Even after leaving Ukraine, Portnov still tried to influence Ukrainian politics by taking control of pro-Kremlin TV channel NewsOne.

He returned in 2019, only to flee again with the full-scale invasion in 2022.

The irony of Portnov eventually settling in Spain and sending his children to a prestigious American school has not been lost on many

Alongside the undisguised delight in Portnov’s death, there has been endless speculation over who was responsible.

“It could have been the Russians because he knew so many things,” suggests legal expert Mykhailo Zhernakov.

“He was involved in so many shady Russian operations it could be them or other criminal groups.
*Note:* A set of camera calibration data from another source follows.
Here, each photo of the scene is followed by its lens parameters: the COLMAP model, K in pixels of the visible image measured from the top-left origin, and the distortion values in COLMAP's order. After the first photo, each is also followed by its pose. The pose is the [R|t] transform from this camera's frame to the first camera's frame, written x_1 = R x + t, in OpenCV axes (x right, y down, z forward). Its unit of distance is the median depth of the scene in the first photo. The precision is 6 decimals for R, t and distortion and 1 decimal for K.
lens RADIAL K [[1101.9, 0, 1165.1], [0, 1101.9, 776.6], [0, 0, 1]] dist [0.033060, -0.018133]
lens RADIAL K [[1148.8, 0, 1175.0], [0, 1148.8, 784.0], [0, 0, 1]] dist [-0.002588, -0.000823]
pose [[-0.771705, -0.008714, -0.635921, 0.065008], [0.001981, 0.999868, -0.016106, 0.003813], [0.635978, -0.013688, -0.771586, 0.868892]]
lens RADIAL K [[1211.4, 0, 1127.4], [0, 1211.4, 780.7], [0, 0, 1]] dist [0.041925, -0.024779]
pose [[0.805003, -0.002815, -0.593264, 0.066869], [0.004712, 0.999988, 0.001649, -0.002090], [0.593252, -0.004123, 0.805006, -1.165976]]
He managed to annoy a lot of people,” he says.

EPA Police officers are seen looking at forensic number markers on the floor and a white tent as they search for evidence at the scene of a shooting outside the American School of Madrid (21 May 2025)

Despite the motives being clearer on this side of the border, Ukrainian security sources appear to be trying to distance themselves from the killing.

Kyiv has previously carried out assassinations in Russian-occupied territory and in Russia itself, but not in Spain.

Some Spanish media reports suggest his murder was not political, but rather over “economic reasons or revenge”.

“You can imagine how many people need to be interrogated in order to narrow down the suspects,” thinks Maskym Savchuk. “Because this person has a thousand and one enemies.”

In Ukraine, Portnov is seen as someone who helped Russia form the foundations for its invasion. A once general dislike of him has only been intensified since 2022.

Despite this, Mykhailo Zhernakov hopes his death is also an opportunity for wider judicial reforms.

“Just because he’s gone doesn’t mean his influence has,” he warns. “Because many of the people he appointed or helped get jobs are still in the system.”